Check each line of the material that follows, and copy those holding the string "order".

Data to examine:
□ □ □

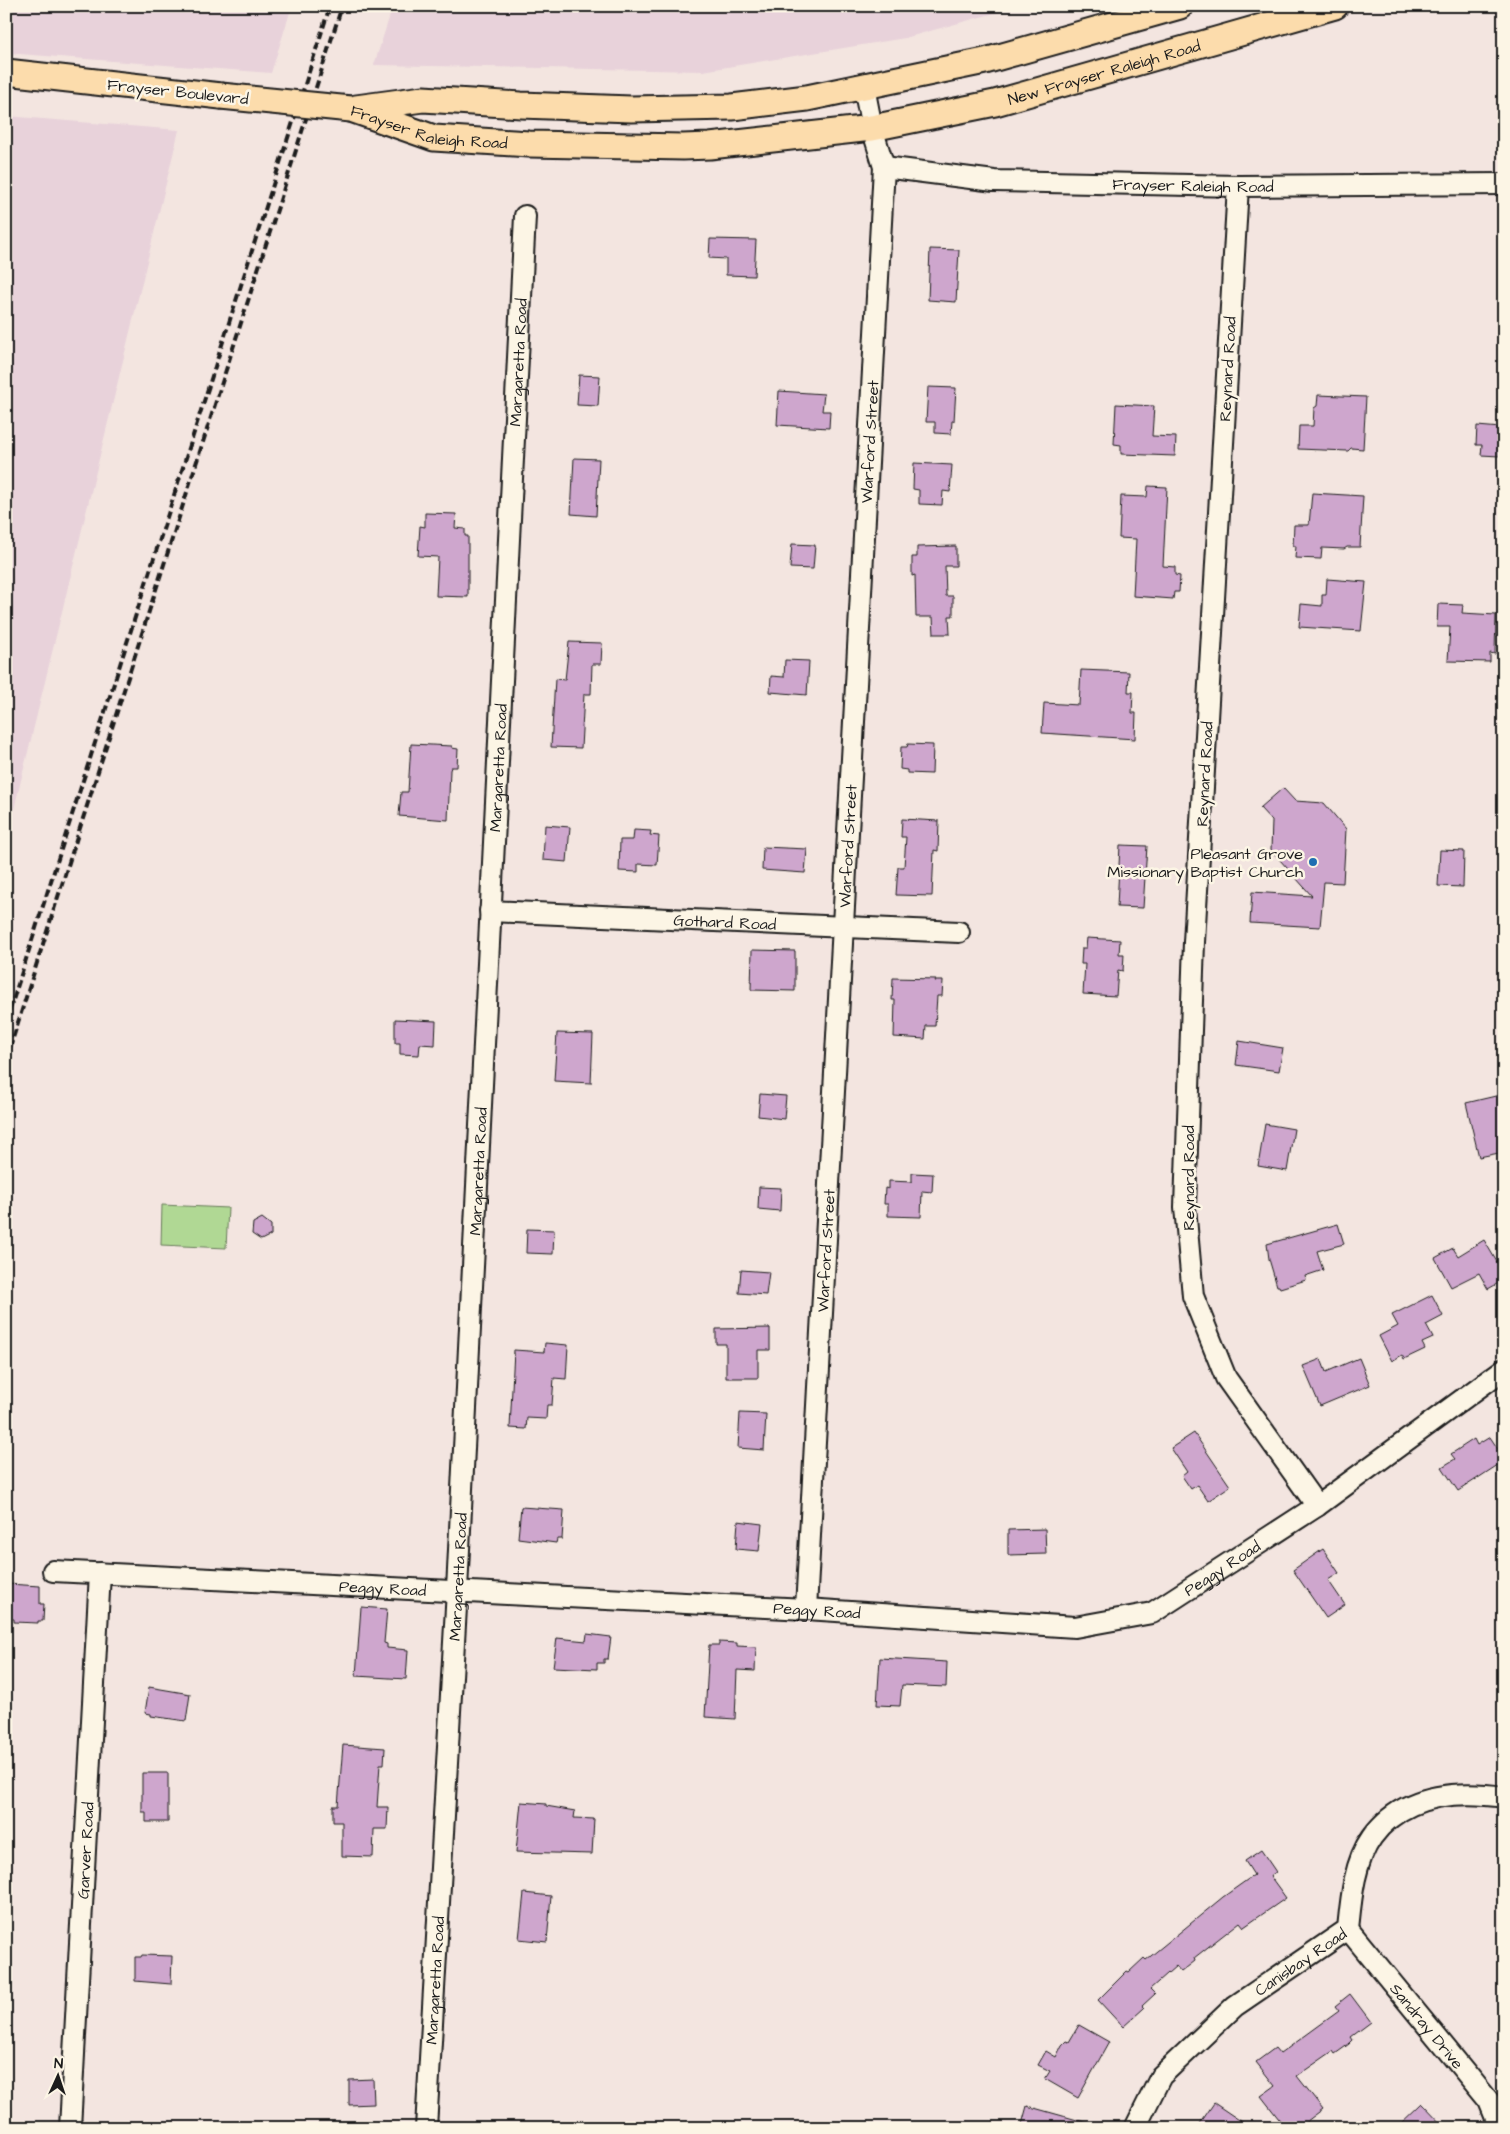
<svg xmlns="http://www.w3.org/2000/svg" width="1510" height="2134" viewBox="0 0 1510 2134" font-family="'Architects Daughter',sans-serif">
  <style>
    .built { fill: #e8d2da }
    .green { fill: #b0d894; stroke: #667a58 }
    .building { fill: #cea6cd; stroke: #1c1c1c }
    .lines { fill: none; stroke-linecap: round; stroke-linejoin: round }
    .minor-casing { stroke: #1c1c1c; stroke-width: 24 }
    .major-casing { stroke: #1c1c1c; stroke-width: 29 }
    .minor { stroke: #fcf5e5; stroke-width: 20 }
    .major { stroke: #fcdcac; stroke-width: 25 }
    .rail { stroke: #1c1c1c; stroke-width: 4; stroke-dasharray: 8 4; stroke-linecap: butt }
    .major-bridge-casing { stroke: #1c1c1c; stroke-width: 29; stroke-linecap: butt }
    .major-bridge { stroke: #fcdcac; stroke-width: 25 }
    .poi-dot { fill: #1f6fb2; stroke: #fcf5e5; stroke-width: 2 }
    .labels { text-anchor: middle; stroke-width: 5; stroke-linejoin: round; paint-order: stroke }
    .street-label { font-size: 16px; fill: #1c1c1c; stroke: #fcf5e5 }
    .poi-label { font-size: 16px; fill: #1c1c1c; stroke: #fcf5e5; text-anchor: end }
  </style>
  <rect width="100%" height="100%" fill="#f3e5e0"/>
  <filter id="ink" filterUnits="userSpaceOnUse"><feTurbulence type="fractalNoise" baseFrequency=".02" numOctaves="2"/><feDisplacementMap in="SourceGraphic" scale="10" xChannelSelector="R" yChannelSelector="G"/><feConvolveMatrix kernelMatrix="1 2 1 2 8 2 1 2 1" color-interpolation-filters="sRGB"/></filter>
  <g filter="url(#ink)">
    <g class="built">
      <polygon points="6,6 292,6 271,73 6,53"/>
      <polygon points="393,6 1020,6 905,38 703,71 374,65"/>
      <polygon points="6,116 179,130 6,842"/>
    </g>
    <polygon class="green" points="162,1205 228,1208 226,1248 161,1245"/>
    <g class="building">
      <polygon points="710,239 756,240 754,276 726,275 726,259 709,258"/>
      <polygon points="930,249 959,250 956,302 928,300"/>
      <polygon points="579,375 600,376 598,406 577,405"/>
      <polygon points="928,387 956,388 954,421 952,421 951,434 935,433 935,422 926,422"/>
      <polygon points="779,391 824,394 822,411 830,411 829,428 777,425"/>
      <polygon points="1318,395 1366,397 1363,449 1351,448 1348,451 1298,449 1299,426 1313,426 1314,408 1317,406"/>
      <polygon points="1116,404 1154,406 1152,436 1176,437 1175,456 1121,454 1121,445 1114,444"/>
      <polygon points="1477,426 1501,428 1499,456 1481,455 1482,445 1476,445"/>
      <polygon points="574,458 599,459 596,516 571,514"/>
      <polygon points="914,463 952,465 950,492 943,491 942,505 919,504 919,490 913,489"/>
      <polygon points="1148,486 1167,487 1163,566 1175,567 1175,575 1180,576 1179,592 1174,592 1173,599 1133,596 1136,539 1119,538 1121,496 1147,497"/>
      <polygon points="1312,493 1363,496 1360,547 1347,547 1344,549 1322,548 1321,559 1295,558 1296,546 1293,546 1294,525 1309,525"/>
      <polygon points="425,513 456,514 455,528 465,529 465,536 468,536 468,597 436,596 438,557 418,556 420,526 425,527"/>
      <polygon points="792,544 815,545 813,569 790,568"/>
      <polygon points="956,546 956,566 945,566 946,596 953,596 953,616 949,616 950,634 934,634 933,617 916,617 915,575 912,576 912,557 917,557 917,547"/>
      <polygon points="1327,579 1366,582 1361,631 1299,627 1301,604 1322,606 1322,595 1326,595"/>
      <polygon points="1438,604 1463,605 1462,613 1496,615 1495,654 1490,653 1490,662 1448,661 1450,627 1437,627"/>
      <polygon points="569,642 602,643 601,664 592,664 591,694 584,694 581,748 551,747 555,679 565,680"/>
      <polygon points="785,660 809,661 807,695 770,692 771,676 784,677"/>
      <polygon points="1081,670 1129,672 1128,692 1133,692 1132,713 1136,713 1135,739 1042,733 1044,703 1079,705"/>
      <polygon points="411,744 452,746 452,748 458,749 457,767 451,767 450,770 448,820 399,816 401,792 408,792"/>
      <polygon points="908,744 933,745 932,774 907,773 907,770 900,769 901,747 907,747"/>
      <polygon points="1283,788 1295,801 1324,803 1346,829 1343,883 1324,882 1320,927 1250,923 1252,892 1312,896 1271,850 1272,821 1260,808"/>
      <polygon points="902,819 939,821 938,851 934,850 932,896 896,895 898,867 904,867 906,837 901,837"/>
      <polygon points="545,825 570,827 567,862 543,860"/>
      <polygon points="634,830 651,831 650,835 659,836 657,865 638,864 638,872 619,871 620,840 633,840"/>
      <polygon points="1120,845 1147,846 1143,908 1117,907"/>
      <polygon points="763,847 807,849 805,873 762,870"/>
      <polygon points="1440,850 1464,851 1463,887 1438,886"/>
      <polygon points="1087,938 1120,940 1119,954 1124,954 1123,971 1118,970 1116,996 1083,994 1085,964 1081,964 1082,948 1086,948"/>
      <polygon points="752,950 795,951 795,991 751,990"/>
      <polygon points="893,978 936,979 935,981 943,981 942,996 937,996 935,1026 926,1026 925,1039 894,1037 895,1000 892,1000"/>
      <polygon points="395,1019 436,1021 435,1045 420,1044 419,1055 400,1054 400,1043 395,1043"/>
      <polygon points="557,1033 593,1034 591,1083 554,1081"/>
      <polygon points="1239,1041 1283,1048 1279,1071 1236,1065"/>
      <polygon points="760,1094 786,1096 784,1119 758,1116"/>
      <polygon points="1500,1095 1504,1112 1504,1152 1479,1157 1466,1103"/>
      <polygon points="1265,1124 1294,1129 1287,1171 1258,1166"/>
      <polygon points="912,1173 933,1174 932,1192 922,1191 921,1217 888,1216 888,1204 884,1204 885,1188 889,1189 889,1181 912,1182"/>
      <polygon points="759,1187 781,1188 780,1211 758,1209"/>
      <polygon points="262,1218 271,1225 271,1235 261,1240 252,1234 253,1223"/>
      <polygon points="1338,1224 1344,1244 1317,1251 1323,1270 1305,1276 1306,1280 1280,1288 1279,1286 1277,1286 1269,1259 1267,1244"/>
      <polygon points="527,1229 554,1230 553,1254 526,1253"/>
      <polygon points="1484,1240 1504,1274 1504,1280 1488,1289 1479,1273 1451,1287 1435,1258 1453,1248 1458,1256"/>
      <polygon points="741,1270 769,1272 766,1295 739,1293"/>
      <polygon points="1432,1295 1443,1316 1426,1325 1433,1338 1422,1343 1425,1349 1404,1359 1402,1355 1392,1361 1379,1336 1398,1326 1392,1315"/>
      <polygon points="770,1328 770,1350 758,1350 758,1378 726,1378 726,1344 716,1344 716,1329"/>
      <polygon points="545,1343 568,1345 566,1379 554,1378 552,1405 547,1405 546,1419 527,1418 526,1429 510,1428 514,1350 544,1352"/>
      <polygon points="1359,1358 1370,1385 1320,1406 1303,1366 1321,1359 1326,1372"/>
      <polygon points="740,1413 766,1414 764,1450 738,1448"/>
      <polygon points="1194,1433 1230,1486 1208,1501 1197,1485 1191,1489 1182,1476 1187,1472 1171,1448"/>
      <polygon points="1490,1437 1504,1458 1504,1461 1458,1491 1442,1467 1455,1459 1451,1454 1474,1439 1477,1445"/>
      <polygon points="521,1507 564,1510 562,1539 557,1539 556,1543 518,1538"/>
      <polygon points="738,1521 762,1524 759,1551 736,1549"/>
      <polygon points="1045,1529 1046,1554 1008,1555 1008,1530"/>
      <polygon points="1323,1549 1339,1573 1328,1580 1345,1605 1326,1618 1293,1570"/>
      <polygon points="8,1584 40,1586 40,1604 44,1604 43,1621 38,1621 38,1623 14,1622 14,1619 6,1619"/>
      <polygon points="361,1607 387,1609 384,1643 387,1644 387,1648 408,1650 406,1679 356,1676"/>
      <polygon points="587,1634 611,1637 608,1659 604,1659 604,1663 597,1663 597,1669 553,1667 557,1638 586,1641"/>
      <polygon points="719,1642 737,1643 737,1646 756,1647 755,1671 737,1670 735,1719 705,1717 709,1645 719,1645"/>
      <polygon points="880,1658 947,1662 946,1687 902,1685 900,1706 877,1705"/>
      <polygon points="149,1687 190,1694 186,1721 151,1716 151,1714 145,1713"/>
      <polygon points="343,1745 385,1748 384,1764 380,1764 377,1807 388,1807 387,1829 374,1829 373,1857 342,1856 342,1822 333,1822 333,1806 338,1806"/>
      <polygon points="142,1773 168,1773 168,1822 146,1822 146,1812 142,1812"/>
      <polygon points="521,1802 546,1804 546,1806 575,1811 574,1818 594,1819 592,1854 516,1852"/>
      <polygon points="1261,1850 1276,1872 1270,1876 1286,1898 1244,1927 1240,1922 1194,1958 1195,1961 1181,1972 1176,1966 1150,1989 1155,1994 1142,2006 1144,2008 1123,2027 1098,2000 1127,1971 1129,1972 1144,1958 1146,1960 1223,1897 1254,1875 1245,1861"/>
      <polygon points="524,1893 551,1896 547,1942 519,1939"/>
      <polygon points="142,1955 172,1956 171,1984 135,1981 135,1957 141,1957"/>
      <polygon points="1350,1994 1371,2022 1351,2037 1353,2040 1349,2044 1335,2054 1333,2051 1297,2076 1323,2109 1298,2128 1286,2128 1261,2096 1275,2086 1256,2062 1275,2048 1280,2054 1339,2011 1335,2006"/>
      <polygon points="1079,2025 1109,2042 1078,2098 1045,2079 1050,2071 1038,2065 1046,2051 1056,2057 1062,2045 1066,2041 1069,2042"/>
      <polygon points="373,2079 374,2104 349,2105 349,2080"/>
      <polygon points="1214,2103 1251,2128 1197,2128"/>
      <polygon points="1422,2103 1446,2128 1396,2128"/>
      <polygon points="1027,2106 1088,2123 1087,2128 1021,2128"/>
    </g>
    <g class="lines">
      <defs>
        <g id="minor">
          <path id="s1" d="M884 167 994 181 1238 186 1504 184"/>
          <polyline points="1238,186 1194,942 1185,1207 1193,1296 1226,1378 1317,1506"/>
          <path id="s2" d="M490 911 959 932"/>
          <path id="s3" d="M53 1571 806 1609 1075 1627 1152 1613 1317 1506 1504 1369"/>
          <path id="s4" d="M806 1609 884 167 872 128 864 87"/>
          <path id="s5" d="M1348 1929 1489 2101 1500 2128"/>
          <path id="s6" d="M70 2128 100 1573"/>
          <path id="s7" d="M426 2128 457 1590 525 216"/>
          <path id="s8" d="M1135 2128 1161 2076 1235 2006 1348 1929C1351 1899 1354 1862 1372 1837 1403 1794 1456 1790 1504 1797"/>
        </g>
        <g id="major">
          <polyline points="6,72 221,96"/>
          <polyline points="356,108 423,99 521,105 631,109 732,107 807,98 985,61 1180,6"/>
          <path id="s9" d="M351 109 434 138 529 144 683 147 710 146 872 128 995 103 1335 6"/>
        </g>
      </defs>
      <use href="#minor" class="minor-casing"/>
      <use href="#major" class="major-casing"/>
      <use href="#minor" class="minor"/>
      <use href="#major" class="major"/>
      <g class="rail">
        <polyline points="6,1022 330,6"/>
        <polyline points="6,1060 342,6"/>
      </g>
      <defs>
        <polyline id="major-bridge" points="221,96 351,109"/>
      </defs>
      <use href="#major-bridge" class="major-bridge-casing"/>
      <use href="#major-bridge" class="major-bridge"/>
    </g>
  </g>
  <circle class="poi-dot" cx="1313" cy="862" r="5"/>
  <g class="labels">
    <g class="street-label">
      <text dy="6" stroke="none"><textPath href="#s9" startOffset="766">New Frayser Raleigh Road</textPath></text>
      <text transform="translate(178 91) rotate(6)" y="6">Frayser Boulevard</text>
      <text dy="6" stroke="none"><textPath href="#s9" startOffset="81">Frayser Raleigh Road</textPath></text>
      <text dy="6" stroke="none"><textPath href="#s1" startOffset="310">Frayser Raleigh Road</textPath></text>
      <text dy="6" stroke="none"><textPath href="#s7" startOffset="1768">Margaretta Road</textPath></text>
      <text transform="translate(1227 369) rotate(-87)" y="6">Reynard Road</text>
      <text dy="6" stroke="none"><textPath href="#s4" startOffset="1169">Warford Street</textPath></text>
      <text dy="6" stroke="none"><textPath href="#s7" startOffset="1362">Margaretta Road</textPath></text>
      <text transform="translate(1204 774) rotate(-87)" y="6">Reynard Road</text>
      <text dy="6" stroke="none"><textPath href="#s4" startOffset="764">Warford Street</textPath></text>
      <text dy="6" stroke="none"><textPath href="#s2" startOffset="235">Gothard Road</textPath></text>
      <text dy="6" stroke="none"><textPath href="#s7" startOffset="958">Margaretta Road</textPath></text>
      <text transform="translate(1188 1178) rotate(-90)" y="6">Reynard Road</text>
      <text dy="6" stroke="none"><textPath href="#s4" startOffset="359">Warford Street</textPath></text>
      <text dy="6" stroke="none"><textPath href="#s3" startOffset="1185">Peggy Road</textPath></text>
      <text dy="6" stroke="none"><textPath href="#s7" startOffset="552">Margaretta Road</textPath></text>
      <text dy="6" stroke="none"><textPath href="#s3" startOffset="330">Peggy Road</textPath></text>
      <text dy="6" stroke="none"><textPath href="#s3" startOffset="765">Peggy Road</textPath></text>
      <text dy="6" stroke="none"><textPath href="#s6" startOffset="278">Garver Road</textPath></text>
      <text dy="6" stroke="none"><textPath href="#s8" startOffset="239">Canisbay Road</textPath></text>
      <text dy="6" stroke="none"><textPath href="#s7" startOffset="148">Margaretta Road</textPath></text>
      <text dy="6" stroke="none"><textPath href="#s5" startOffset="125">Sandray Drive</textPath></text>
    </g>
    <g class="poi-label">
      <text x="1303" y="859">Pleasant Grove<tspan x="1303" dy="18">Missionary Baptist Church</tspan></text>
    </g>
  </g>
  <rect width="1510" height="2134" fill="none" stroke="#fcf5e5" stroke-width="25"/>
  <rect x="12" y="12" width="1485" height="2109" fill="none" stroke="#1c1c1c" stroke-width="2" filter="url(#ink)"/>
  <g transform="translate(58 2076) rotate(3)" stroke="#fcf5e5" stroke-width="4" paint-order="stroke">
  <path d="M0-4L9 19L0 12L-9 19Z" fill="#1c1c1c"/>
  <text y="-8" font-size="14" font-weight="bold" text-anchor="middle" fill="#1c1c1c">N</text>
  </g>
</svg>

□ □ □

Answer to this problem:
    .labels { text-anchor: middle; stroke-width: 5; stroke-linejoin: round; paint-order: stroke }
  <g transform="translate(58 2076) rotate(3)" stroke="#fcf5e5" stroke-width="4" paint-order="stroke">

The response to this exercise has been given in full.